Document passage:
API Reference

This page documents the core API of pypecdp.

Browser

class pypecdp.browser.Browser(config=None, *, chrome_path='chromium', user_data_dir=None, clean_data_dir=True, headless=True, extra_args=None, ignore_default_args=None, env=None, **kwargs)[source]

Bases: object

High-level browser automation via Chrome DevTools Protocol.

Manages the Chrome/Chromium browser process lifecycle and CDP message routing between tabs and the browser.

Parameters:
config

Configuration object for browser launch.

proc

The browser subprocess.

reader

Stream reader for CDP pipe communication.

writer

Stream writer for CDP pipe communication.

targets

Mapping of target IDs to Tab instances.

Class Attributes:
tab_class: Class to use for creating Tab instances. Override this

in subclasses to use custom Tab implementations.

tab_class

alias of Tab

__init__(config=None, *, chrome_path='chromium', user_data_dir=None, clean_data_dir=True, headless=True, extra_args=None, ignore_default_args=None, env=None, **kwargs)[source]

Initialize Browser instance.

Parameters:
  • config (Config | None) – Pre-configured Config instance. If None, a new Config will be created from the keyword arguments.

  • chrome_path (str) – Path to Chrome/Chromium executable.

  • user_data_dir (str | None) – Path to user data directory. If None, a temporary directory will be created.

  • headless (bool) – Whether to run in headless mode.

  • extra_args (list[str] | None) – Additional command-line arguments.

  • ignore_default_args (list[str] | None) – List of default args to ignore.

  • env (dict[str, str] | None) – Environment variables to set for browser process.

  • **kwargs (Any) – Additional keyword arguments. Currently supports ‘auto_attach’ to control automatic target attachment. ‘default_domains’ to auto-enable CDP domains on a target.

  • clean_data_dir (bool)

Return type:

None

async classmethod start(config=None, **kwargs)[source]

Start a new Browser instance.

Parameters:
  • config (Config | None) – Pre-configured Config instance. If None, a new Config will be created from kwargs.

  • **kwargs (Any) – Arguments to pass to Config if config is None.

Returns:

An initialized and launched Browser instance.

Return type:

Browser

async close()[source]

Close the browser and clean up resources.

Closes all tabs, terminates the browser process, and cancels background tasks. This method handles cleanup gracefully: - Attempts graceful shutdown via CDP browser.close() - Falls back to SIGTERM if needed - Falls back to SIGKILL if process doesn’t exit in 3 seconds

Note

This method suppresses most errors to ensure cleanup completes even if the browser has already exited or crashed.

Return type:

None

async send(cmd, *, session_id=None, **kwargs)[source]

Send a CDP command and await its response.

Parameters:
  • cmd (Any) – CDP command generator to send.

Problems and tasks:
- a) In the pypecdp API reference, how long does close() wait for the browser process to exit before it falls back to SIGKILL?
- b) Reproduce the pypecdp API reference from "alias of Tab" to "the keyword arguments.".
- c) Write the next part of the pypecdp API reference, picking up after its final line.

Entries supplied:
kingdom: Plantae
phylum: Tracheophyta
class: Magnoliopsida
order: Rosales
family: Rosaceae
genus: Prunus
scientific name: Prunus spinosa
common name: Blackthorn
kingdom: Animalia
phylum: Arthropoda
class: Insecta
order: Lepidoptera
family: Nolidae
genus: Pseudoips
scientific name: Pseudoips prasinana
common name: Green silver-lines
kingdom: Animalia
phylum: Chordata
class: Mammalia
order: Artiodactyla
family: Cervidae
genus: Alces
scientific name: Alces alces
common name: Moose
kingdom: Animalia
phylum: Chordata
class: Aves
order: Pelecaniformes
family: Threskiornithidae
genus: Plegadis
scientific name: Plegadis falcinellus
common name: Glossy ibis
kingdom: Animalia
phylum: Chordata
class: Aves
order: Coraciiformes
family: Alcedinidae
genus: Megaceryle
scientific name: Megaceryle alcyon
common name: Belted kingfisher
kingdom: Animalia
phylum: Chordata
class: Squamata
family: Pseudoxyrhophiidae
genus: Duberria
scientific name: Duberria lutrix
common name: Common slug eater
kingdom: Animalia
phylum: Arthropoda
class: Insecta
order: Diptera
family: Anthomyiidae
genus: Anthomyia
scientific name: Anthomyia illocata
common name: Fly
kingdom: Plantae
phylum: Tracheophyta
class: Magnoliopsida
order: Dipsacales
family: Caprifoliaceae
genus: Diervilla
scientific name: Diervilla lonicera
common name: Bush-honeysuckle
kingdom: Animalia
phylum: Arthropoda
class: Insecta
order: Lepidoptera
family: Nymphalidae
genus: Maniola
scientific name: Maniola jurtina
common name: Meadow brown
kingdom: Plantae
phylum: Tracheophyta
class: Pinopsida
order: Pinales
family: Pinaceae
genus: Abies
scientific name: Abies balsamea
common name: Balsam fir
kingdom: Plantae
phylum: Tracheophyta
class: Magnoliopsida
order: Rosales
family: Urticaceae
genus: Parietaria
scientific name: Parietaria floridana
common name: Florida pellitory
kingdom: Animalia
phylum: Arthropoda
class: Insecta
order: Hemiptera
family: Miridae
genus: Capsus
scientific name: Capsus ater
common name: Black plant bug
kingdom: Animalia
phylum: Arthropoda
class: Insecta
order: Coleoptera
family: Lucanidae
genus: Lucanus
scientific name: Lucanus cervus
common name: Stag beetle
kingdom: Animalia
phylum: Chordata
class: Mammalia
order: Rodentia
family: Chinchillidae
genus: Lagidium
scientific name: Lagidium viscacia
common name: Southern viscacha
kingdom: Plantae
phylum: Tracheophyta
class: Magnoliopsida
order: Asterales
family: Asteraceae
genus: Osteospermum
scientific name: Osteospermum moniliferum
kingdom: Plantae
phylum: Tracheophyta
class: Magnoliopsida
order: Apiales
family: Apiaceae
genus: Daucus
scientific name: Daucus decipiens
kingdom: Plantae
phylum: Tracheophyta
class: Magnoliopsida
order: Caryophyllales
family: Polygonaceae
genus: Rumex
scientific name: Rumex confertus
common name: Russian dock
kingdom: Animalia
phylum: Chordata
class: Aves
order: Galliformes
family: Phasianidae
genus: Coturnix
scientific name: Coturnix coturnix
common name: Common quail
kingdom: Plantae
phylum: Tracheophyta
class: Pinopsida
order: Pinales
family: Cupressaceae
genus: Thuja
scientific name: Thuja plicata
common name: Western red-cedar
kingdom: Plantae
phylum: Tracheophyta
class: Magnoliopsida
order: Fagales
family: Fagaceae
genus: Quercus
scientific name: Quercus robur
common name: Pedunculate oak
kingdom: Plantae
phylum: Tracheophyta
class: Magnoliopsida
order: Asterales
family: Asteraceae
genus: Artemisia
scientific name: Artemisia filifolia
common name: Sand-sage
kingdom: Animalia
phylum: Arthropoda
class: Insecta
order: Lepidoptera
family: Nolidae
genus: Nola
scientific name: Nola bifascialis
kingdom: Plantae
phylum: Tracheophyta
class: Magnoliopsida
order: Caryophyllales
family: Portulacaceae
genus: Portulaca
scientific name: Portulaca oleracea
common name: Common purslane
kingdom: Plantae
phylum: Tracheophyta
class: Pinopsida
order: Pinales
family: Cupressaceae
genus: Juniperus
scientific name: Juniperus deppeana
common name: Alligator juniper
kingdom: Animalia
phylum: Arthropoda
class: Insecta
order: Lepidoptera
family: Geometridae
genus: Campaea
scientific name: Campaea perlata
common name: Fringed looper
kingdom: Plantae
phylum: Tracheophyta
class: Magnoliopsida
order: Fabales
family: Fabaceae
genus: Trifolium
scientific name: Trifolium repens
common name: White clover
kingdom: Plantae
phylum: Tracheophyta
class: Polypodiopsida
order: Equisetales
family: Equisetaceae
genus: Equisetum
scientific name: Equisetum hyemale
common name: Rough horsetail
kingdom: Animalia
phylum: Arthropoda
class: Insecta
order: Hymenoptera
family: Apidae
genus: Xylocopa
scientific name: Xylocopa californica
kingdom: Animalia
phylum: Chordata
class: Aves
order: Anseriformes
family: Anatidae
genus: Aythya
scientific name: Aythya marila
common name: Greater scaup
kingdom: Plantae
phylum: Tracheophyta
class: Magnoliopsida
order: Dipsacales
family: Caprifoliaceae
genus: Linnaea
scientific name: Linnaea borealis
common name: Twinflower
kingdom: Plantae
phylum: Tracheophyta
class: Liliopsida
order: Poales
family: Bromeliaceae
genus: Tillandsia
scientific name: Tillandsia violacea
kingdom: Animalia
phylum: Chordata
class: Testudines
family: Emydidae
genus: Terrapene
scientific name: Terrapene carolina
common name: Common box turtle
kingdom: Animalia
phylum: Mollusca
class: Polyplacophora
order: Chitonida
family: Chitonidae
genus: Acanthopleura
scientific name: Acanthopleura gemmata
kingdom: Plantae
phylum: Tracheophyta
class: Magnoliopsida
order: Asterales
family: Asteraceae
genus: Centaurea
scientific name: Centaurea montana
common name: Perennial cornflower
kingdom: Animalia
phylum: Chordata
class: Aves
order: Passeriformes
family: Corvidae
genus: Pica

Replies:
- a) 3 seconds.

- b)
alias of Tab

__init__(config=None, *, chrome_path='chromium', user_data_dir=None, clean_data_dir=True, headless=True, extra_args=None, ignore_default_args=None, env=None, **kwargs)[source]

Initialize Browser instance.

Parameters:
  • config (Config | None) – Pre-configured Config instance. If None, a new Config will be created from the keyword arguments.

- c)
  • session_id (SessionID | None) – Optional session ID for tab-specific commands.

  • **kwargs (Any) –

    Optional keyword arguments:

    • ignore_errors (bool): If True, suppress CDP errors and return None instead of raising RuntimeError.

Returns:

The parsed response from the CDP command, or None if ignore_errors=True and an error occurred.

Raises:
  • RuntimeError – If the CDP command returns an error and ignore_errors is False (default).

  • ConnectionError – If the CDP pipe is closed.

Return type:

Any

clear_handlers()[source]

Clear all registered event handlers for this browser.

Return type:

None

async create_tab(url='about:blank')[source]

Create a new tab and navigate to a URL.

Parameters:

url (str) – The URL to navigate to in the new tab.

Returns:

The newly created tab.

Return type:

Tab

async navigate(url, new_tab=False, timeout=10.0)[source]

Navigate to a URL in a tab.

Parameters:
  • url (str) – The URL to navigate to.

  • new_tab (bool) – If True, create a new tab. If False, reuse an existing tab if available.

  • timeout (float) – Maximum seconds to wait for page load.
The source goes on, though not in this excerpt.